Show every line of the material below that contains the word "collection".

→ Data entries
====
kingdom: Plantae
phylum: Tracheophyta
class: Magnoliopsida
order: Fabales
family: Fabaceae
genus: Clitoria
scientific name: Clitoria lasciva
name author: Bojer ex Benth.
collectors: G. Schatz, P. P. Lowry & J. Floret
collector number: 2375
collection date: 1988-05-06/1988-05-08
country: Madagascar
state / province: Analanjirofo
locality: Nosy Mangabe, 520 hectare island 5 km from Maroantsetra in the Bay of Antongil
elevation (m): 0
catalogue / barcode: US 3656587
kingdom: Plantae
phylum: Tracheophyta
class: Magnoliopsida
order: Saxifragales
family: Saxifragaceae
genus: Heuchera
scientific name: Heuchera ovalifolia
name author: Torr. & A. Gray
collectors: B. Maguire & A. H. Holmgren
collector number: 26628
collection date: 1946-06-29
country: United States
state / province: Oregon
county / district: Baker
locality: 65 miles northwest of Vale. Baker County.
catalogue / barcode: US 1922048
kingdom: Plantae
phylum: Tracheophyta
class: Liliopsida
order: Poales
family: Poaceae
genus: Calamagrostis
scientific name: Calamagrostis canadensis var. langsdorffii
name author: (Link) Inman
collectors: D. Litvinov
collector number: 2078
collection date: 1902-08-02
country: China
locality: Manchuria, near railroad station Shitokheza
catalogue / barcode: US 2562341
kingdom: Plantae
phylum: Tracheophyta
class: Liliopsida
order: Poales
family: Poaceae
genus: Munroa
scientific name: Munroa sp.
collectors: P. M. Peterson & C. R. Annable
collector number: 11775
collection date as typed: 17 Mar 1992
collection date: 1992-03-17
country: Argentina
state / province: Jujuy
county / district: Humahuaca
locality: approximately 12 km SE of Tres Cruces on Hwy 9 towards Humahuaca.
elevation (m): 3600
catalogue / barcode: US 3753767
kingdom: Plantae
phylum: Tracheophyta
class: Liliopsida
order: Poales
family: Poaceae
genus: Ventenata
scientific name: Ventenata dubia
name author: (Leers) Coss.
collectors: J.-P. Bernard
====
→ Full solution
collection date: 1988-05-06/1988-05-08
collection date: 1946-06-29
collection date: 1902-08-02
collection date as typed: 17 Mar 1992
collection date: 1992-03-17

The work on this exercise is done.